Erste Serienanwendung: der Integralträger der neuen E-Klasse
Auf dem Integralträger werden Vorderachskomponenten, Lenkgetriebe, Motor und Getriebe vormontiert. Er ist fest mit den Längsträgern der Karosserie verschraubt, sodass er auch als wichtiges Element der vorderen Crashstruktur der neuen E-Klasse dient. Beim Frontalaufprall bildet der Integralträger einen separaten Lastpfad, auf dem die Aufprallenergie gezielt absorbiert wird. Durch die Kombination verschiedener Herstellungsverfahren konnten die Mercedes-Ingenieure das Gewicht des Integralträgers im Vergleich zum aus Aluminium bestehenden Vorgängermodell um rund vier Kilogramm verringern - bei unverändert hoher Steifigkeit und Festigkeit. Bereits in der aktuellen C-Klasse wird ein bauähnlicher Integralträger in Stahlleichtbauweise verwendet, wobei eine Aluminium-Druckgusskonstruktion ersetzt werden konnte. Schon hier konnten durch die Verwendung von Stahlblech mit hoher Festigkeit geringere Wanddicken verbunden mit einer Gewichtseinsparung realisiert werden. Der Integralträger besteht aus einer Vielzahl von Rohr- und Blechteilen, die zum weitaus größten Teil (bis auf einige angeschweißte Hülsen) aus LH800® gefertigt sind. Die verarbeiteten Rohrteile werden zunächst durch Laserstrahlschweißen von Spaltband vorgefertigt und erhalten ihre endgültige Form durch Innenhochdruckumformen (IHU). Ein Vorteil der lasergeschweißten Rohre aus LH800® ist hierbei, dass sie vor dem IHU-Prozess keiner zusätzlichen Glühbehandlung unterzogen werden müssen. Nach erfolgter Montage erhält der fertige Integralträger ohne weitere Zwischenschritte eine Zinklamellenbeschichtung als Korrosionsschutz.

Weitere Anwendungspotenziale für LH®-Stähle
Die LH®-Stähle zählen zu der Kategorie der so genannten PFHT-Stähle (Post-Forming Heat-Treatable).
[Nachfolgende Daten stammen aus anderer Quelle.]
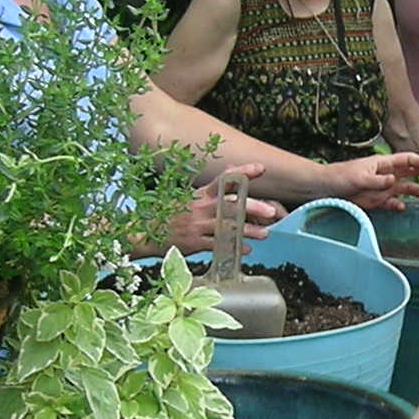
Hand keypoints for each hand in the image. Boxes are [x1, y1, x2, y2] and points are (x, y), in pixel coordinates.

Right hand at [163, 166, 283, 254]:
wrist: (147, 233)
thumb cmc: (172, 215)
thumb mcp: (188, 198)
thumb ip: (210, 191)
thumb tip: (232, 174)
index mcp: (199, 194)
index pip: (224, 179)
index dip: (243, 172)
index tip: (261, 169)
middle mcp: (199, 207)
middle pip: (230, 204)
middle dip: (252, 207)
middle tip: (271, 211)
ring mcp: (196, 225)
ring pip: (227, 226)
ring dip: (248, 230)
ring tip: (265, 234)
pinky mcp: (194, 242)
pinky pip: (217, 244)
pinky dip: (233, 247)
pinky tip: (246, 249)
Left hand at [321, 150, 418, 209]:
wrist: (323, 188)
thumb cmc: (339, 177)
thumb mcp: (358, 178)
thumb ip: (377, 181)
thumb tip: (394, 180)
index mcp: (383, 164)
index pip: (408, 160)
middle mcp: (385, 174)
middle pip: (410, 172)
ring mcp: (380, 187)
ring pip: (403, 188)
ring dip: (415, 190)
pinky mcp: (374, 200)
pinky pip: (391, 202)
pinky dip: (398, 205)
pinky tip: (404, 208)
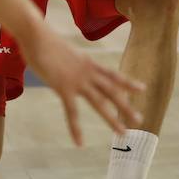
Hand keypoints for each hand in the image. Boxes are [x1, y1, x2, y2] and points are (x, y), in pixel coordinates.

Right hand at [17, 25, 143, 145]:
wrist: (36, 34)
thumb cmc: (44, 40)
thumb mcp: (62, 50)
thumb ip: (66, 60)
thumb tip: (60, 62)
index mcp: (88, 63)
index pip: (112, 74)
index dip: (127, 82)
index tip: (142, 88)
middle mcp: (87, 72)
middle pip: (112, 91)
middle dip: (125, 106)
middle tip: (140, 119)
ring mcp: (77, 81)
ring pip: (100, 103)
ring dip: (112, 119)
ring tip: (123, 133)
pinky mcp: (63, 88)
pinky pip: (72, 112)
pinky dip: (76, 129)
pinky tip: (80, 143)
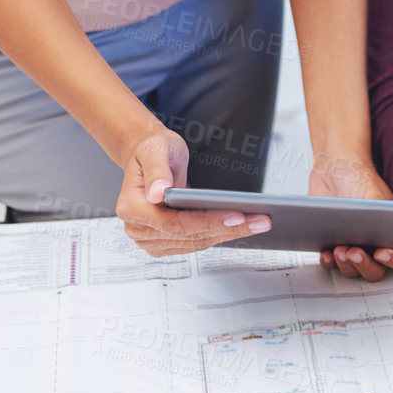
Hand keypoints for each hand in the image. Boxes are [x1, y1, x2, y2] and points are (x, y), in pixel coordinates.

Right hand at [117, 127, 270, 256]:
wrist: (150, 158)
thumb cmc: (153, 151)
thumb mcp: (155, 150)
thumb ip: (157, 171)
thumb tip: (157, 192)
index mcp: (132, 208)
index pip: (175, 223)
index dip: (207, 222)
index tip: (237, 216)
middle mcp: (138, 229)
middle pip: (190, 236)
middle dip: (229, 228)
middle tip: (261, 221)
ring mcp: (150, 239)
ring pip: (196, 243)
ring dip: (228, 234)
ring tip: (258, 223)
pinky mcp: (163, 242)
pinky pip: (195, 243)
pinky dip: (218, 234)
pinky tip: (240, 226)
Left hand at [310, 154, 392, 280]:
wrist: (334, 169)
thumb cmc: (360, 179)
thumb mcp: (378, 200)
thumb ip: (391, 223)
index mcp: (392, 232)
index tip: (381, 253)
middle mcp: (374, 243)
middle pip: (376, 270)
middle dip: (365, 265)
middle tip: (355, 252)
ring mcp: (353, 245)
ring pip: (353, 271)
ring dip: (347, 265)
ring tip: (339, 249)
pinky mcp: (332, 245)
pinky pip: (332, 265)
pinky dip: (329, 263)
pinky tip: (327, 253)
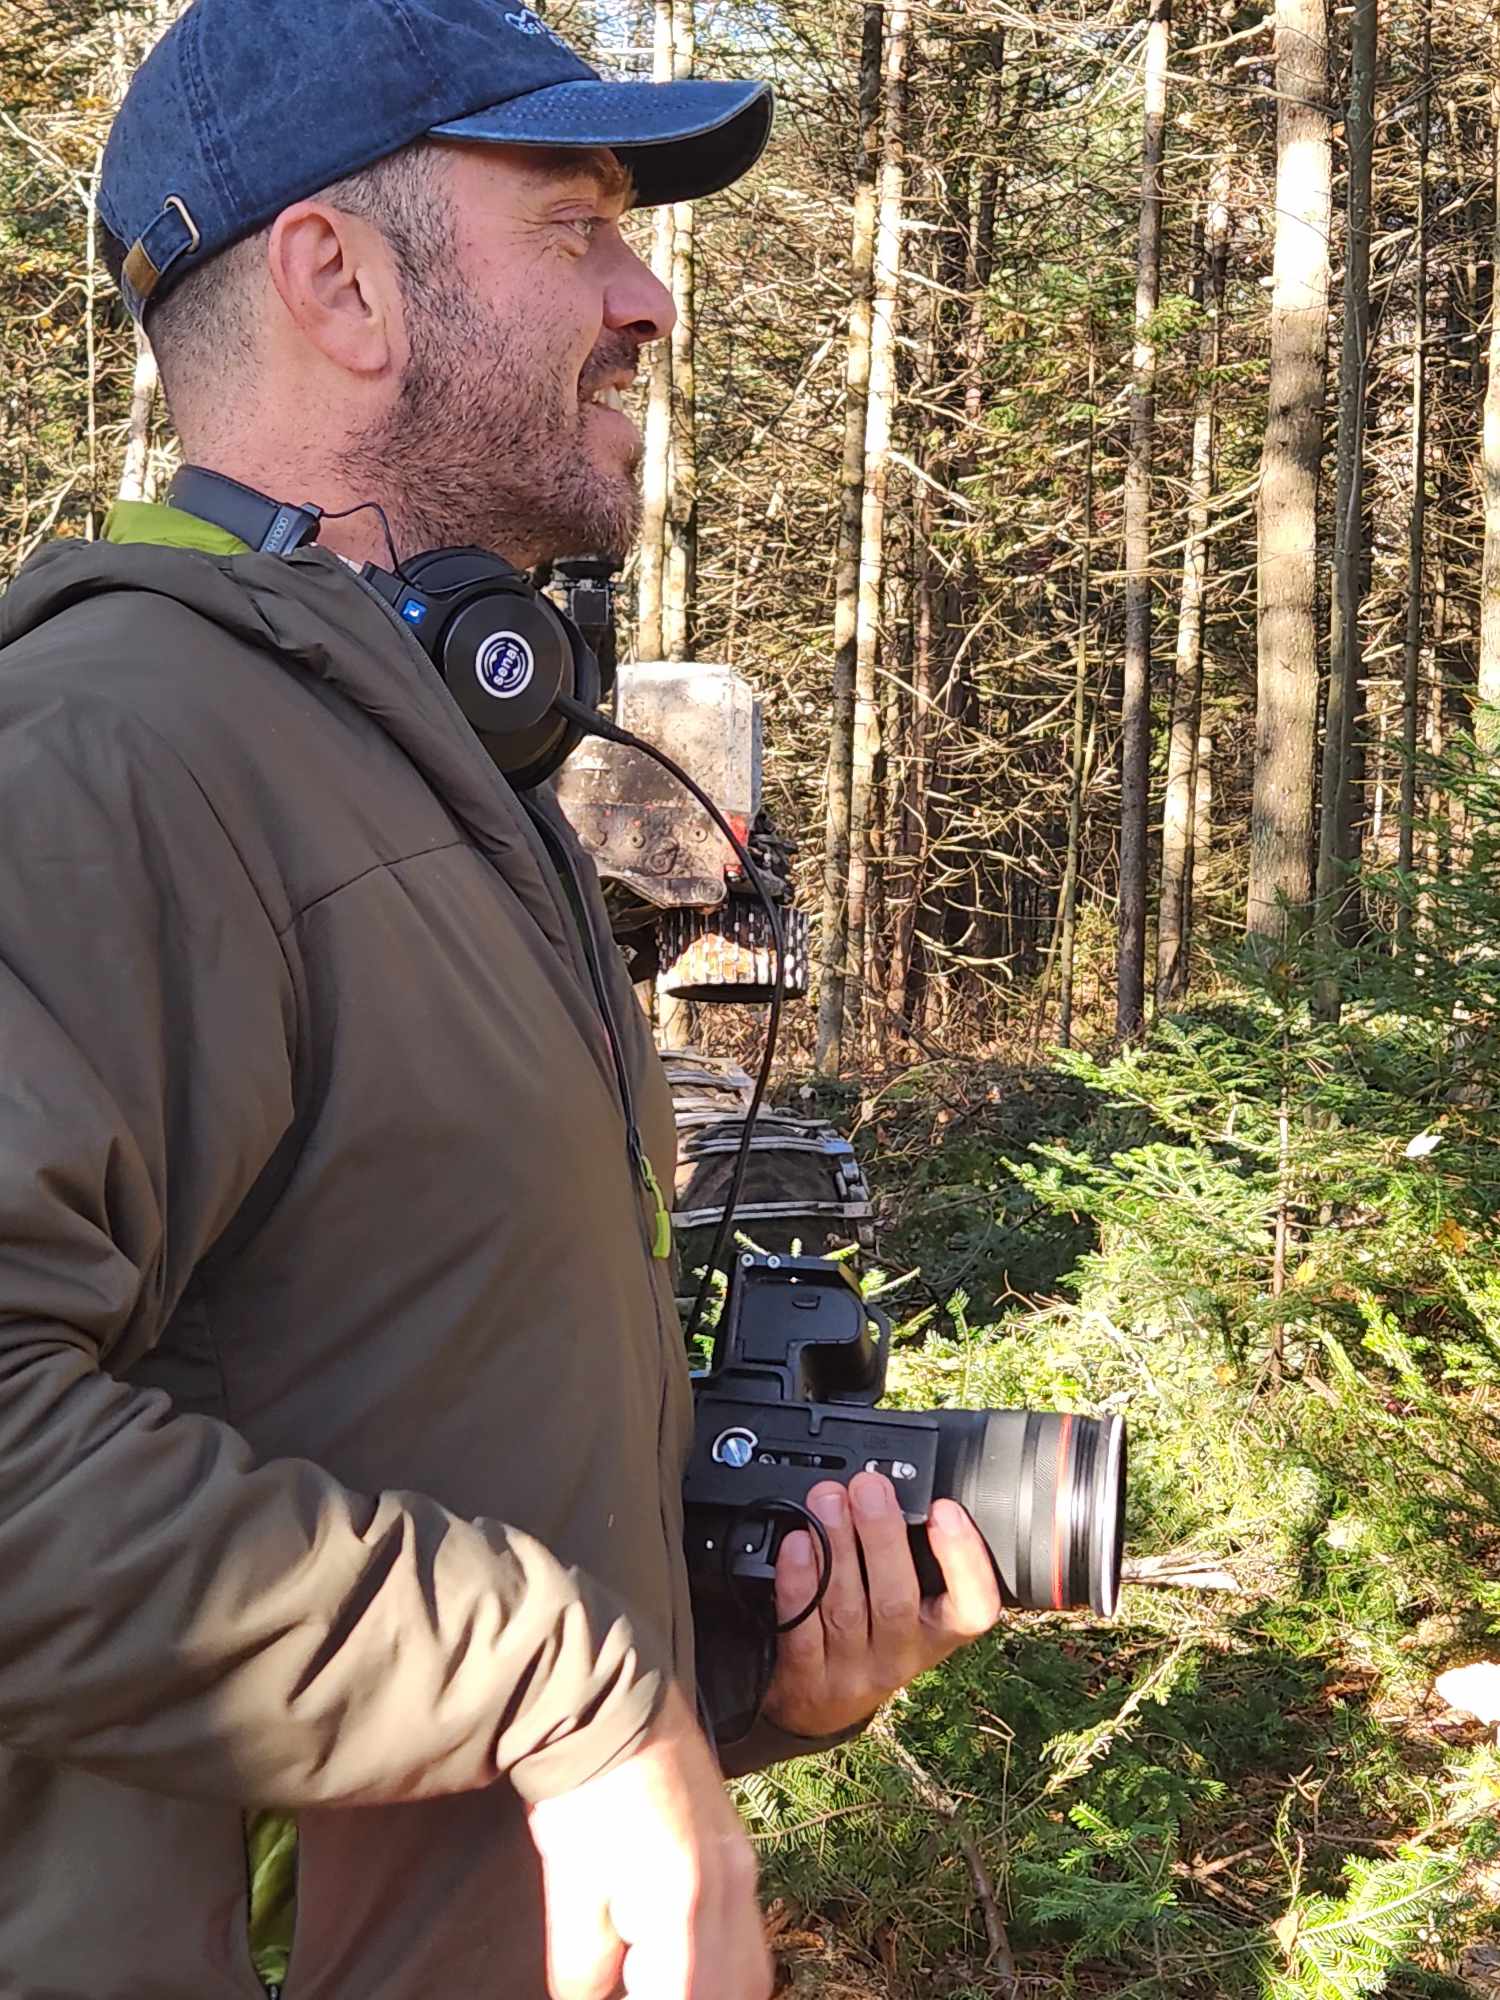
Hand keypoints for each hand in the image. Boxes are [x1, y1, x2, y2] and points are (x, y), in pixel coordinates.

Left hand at [525, 1682, 772, 1999]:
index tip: (628, 1995)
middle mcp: (731, 1887)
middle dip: (700, 1997)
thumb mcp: (570, 1885)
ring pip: (751, 1965)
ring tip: (656, 1976)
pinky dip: (720, 1958)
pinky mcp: (736, 1846)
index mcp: (685, 1902)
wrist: (610, 1697)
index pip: (689, 1998)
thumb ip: (585, 1962)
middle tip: (640, 1987)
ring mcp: (741, 1863)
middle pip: (741, 1988)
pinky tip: (673, 1951)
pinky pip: (745, 1928)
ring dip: (716, 1987)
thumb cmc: (584, 1791)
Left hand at [761, 1472, 1002, 1740]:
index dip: (964, 1558)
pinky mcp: (807, 1677)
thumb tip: (894, 1487)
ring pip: (847, 1609)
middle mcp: (900, 1656)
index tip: (944, 1509)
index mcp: (937, 1633)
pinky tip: (796, 1545)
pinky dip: (798, 1582)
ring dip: (836, 1547)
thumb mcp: (910, 1607)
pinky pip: (802, 1629)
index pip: (973, 1607)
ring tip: (827, 1500)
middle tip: (868, 1487)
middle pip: (897, 1600)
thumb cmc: (871, 1637)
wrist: (820, 1706)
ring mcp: (852, 1672)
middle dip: (881, 1535)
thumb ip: (910, 1554)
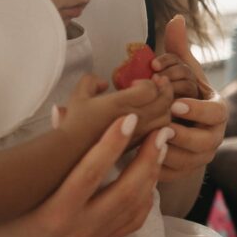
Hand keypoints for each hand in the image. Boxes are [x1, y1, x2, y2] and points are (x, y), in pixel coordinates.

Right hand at [0, 118, 165, 236]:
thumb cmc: (10, 207)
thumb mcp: (27, 180)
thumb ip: (51, 146)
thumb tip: (64, 109)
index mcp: (55, 211)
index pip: (89, 173)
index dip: (112, 143)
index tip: (130, 117)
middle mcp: (78, 229)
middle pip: (125, 190)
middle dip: (148, 158)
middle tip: (161, 131)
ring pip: (136, 204)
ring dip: (153, 172)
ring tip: (160, 146)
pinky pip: (135, 219)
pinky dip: (147, 194)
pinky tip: (150, 174)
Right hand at [55, 72, 173, 148]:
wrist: (70, 154)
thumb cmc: (74, 123)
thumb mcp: (78, 96)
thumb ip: (91, 81)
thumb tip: (104, 83)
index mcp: (121, 103)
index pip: (150, 89)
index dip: (148, 82)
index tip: (136, 83)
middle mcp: (134, 118)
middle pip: (164, 102)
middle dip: (165, 89)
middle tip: (160, 83)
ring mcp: (139, 133)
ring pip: (166, 118)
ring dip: (166, 106)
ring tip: (159, 100)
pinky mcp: (139, 145)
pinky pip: (160, 133)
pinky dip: (161, 122)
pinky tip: (152, 117)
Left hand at [157, 15, 223, 181]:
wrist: (176, 129)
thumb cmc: (179, 94)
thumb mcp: (181, 73)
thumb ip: (178, 50)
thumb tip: (176, 18)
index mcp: (217, 112)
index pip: (215, 113)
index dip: (196, 110)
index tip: (175, 104)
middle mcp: (214, 137)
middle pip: (204, 142)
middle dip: (182, 134)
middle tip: (160, 126)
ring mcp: (200, 158)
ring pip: (187, 161)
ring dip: (167, 151)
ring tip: (147, 140)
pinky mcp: (183, 173)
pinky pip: (171, 175)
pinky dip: (156, 166)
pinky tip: (139, 155)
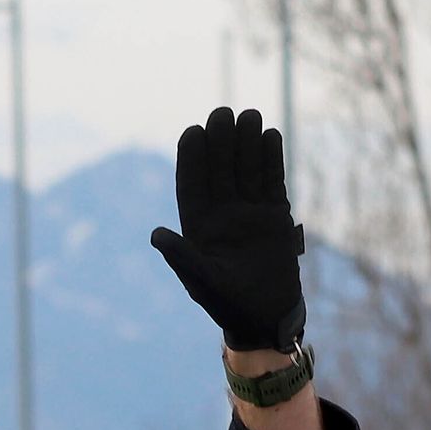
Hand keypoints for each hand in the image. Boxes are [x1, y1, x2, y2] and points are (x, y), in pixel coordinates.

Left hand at [149, 106, 306, 353]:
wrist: (266, 316)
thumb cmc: (228, 304)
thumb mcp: (203, 282)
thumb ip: (183, 257)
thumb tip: (156, 235)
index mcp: (198, 224)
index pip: (192, 183)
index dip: (191, 158)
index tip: (193, 132)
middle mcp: (221, 212)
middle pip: (220, 168)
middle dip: (220, 141)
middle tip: (223, 113)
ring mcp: (248, 211)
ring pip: (246, 168)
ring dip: (247, 142)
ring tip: (250, 115)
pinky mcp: (274, 214)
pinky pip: (271, 180)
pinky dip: (272, 159)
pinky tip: (271, 135)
Daher können die geformten Bauteile in einem nachgeschalteten Fertigungsprozess im Ofen unter Schutzgas aufgewärmt und schließlich bei natürlicher Abkühlung an Luft oder Schutzgas gehärtet werden. Bedingt durch das ausgefeilte Legierungskonzept zeigen die LH®-Stähle nach dieser Abkühlung ein hochfestes martensitisches Gefüge. Der Stahl muss somit nicht mehr zum Härten in Wasser oder Öl abgeschreckt werden. Die Bauteile oder auch gefügte Baugruppen können anschließend angelassen und hierbei vergütet werden, wobei durch Variation der Prozessbedingungen die gewünschten mechanischen Kennwerte zielgerichtet eingestellt werden können. Diese Besonderheit hat die Automobilhersteller veranlasst, weitere mögliche Einsatzgebiete für die LH®-Stähle zu erkunden. Dies sind insbesondere solche geschweißten Bauteile, die statisch und dynamisch hoch belastet sind und tragende sowie sicherheitsrelevante Funktionen haben, wie etwa Kardanwellen, Hybrid- und Querlenker, Überrollbügel oder Trailerachsen. Dies bietet dem Automobilhersteller neue Möglichkeiten zur weiteren Verringerung des Fahrzeuggewichts, was letztendlich zur Ressourcenschonung und zur Reduzierung der Schadstoffemissionen beiträgt.